The following table contains the pipeline environment variables.

Name

Default

Description

NIM_ENGINE_COUNT

1

The number of CudaEngine instances.

NIM_ENGINE_DEVICES

-

The comma-separated CUDA device ordinals for explicit engine placement (e.g. NIM_ENGINE_DEVICES=0,1,2).

NIM_MAX_BATCH_SIZE

64

The number of sequences per forward pass.

NIM_MAX_SEQ_LEN

-

The maximum sequence length override. When unset, the model profile default is used.

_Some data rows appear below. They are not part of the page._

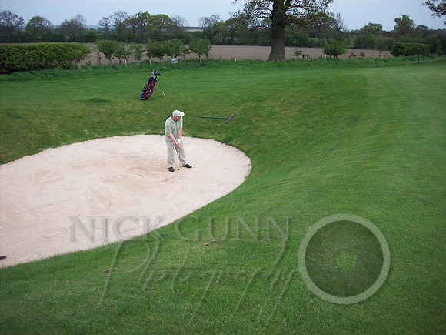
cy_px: 168
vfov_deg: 38.7
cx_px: 223
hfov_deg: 50.1
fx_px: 477
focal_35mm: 37
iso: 80
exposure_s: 1/537
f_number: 2.8
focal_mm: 6.2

Engine Environment Variables#

The following table contains the engine environment variables.

Name

Default

Description

HF_TOKEN

-

The Hugging Face token for model download. Passed through to the model downloader. For details, refer to Get Started With NVIDIA NeMo Retriever Embedding NIM.

NGC_API_KEY

-

The NGC API key for model download when NIM_MODEL_DOWNLOAD_PROVIDER=ngc. Passed through to the model downloader. For details, refer to Get Started With NVIDIA NeMo Retriever Embedding NIM.

NIM_MODEL_DOWNLOAD_PROVIDER

hf

The model download provider. Use hf for Hugging Face; use ngc for the NVIDIA NGC Catalog.

NIM_MODEL_NAME

nvidia/llama-nemotron-embed-vl-1b-v2

The model name returned in embedding responses.

NIM_MODEL_PATH

/model/embed

The in-container path for staged model artifacts. The directory must contain artifacts for a supported model. For details, refer to Custom Model Artifact Support in NVIDIA NeMo Retriever Embedding NIM.

NIM_PRECISION

-

The weight precision. One of: fp16, fp8. When unset, defaults to fp16 (or fp8 for auto-selected pipelines). Ignored when NIM_PIPELINE_ID is set.

NIM_PRECOMPILE_ONLY

-

Compile all CUDA artifacts then exit 0 (passthrough).

NIM_SERVED_MODEL_NAME

-

Optional served API model alias. If both NIM_MODEL_NAME and NIM_SERVED_MODEL_NAME are configured, NIM_SERVED_MODEL_NAME currently takes precedence.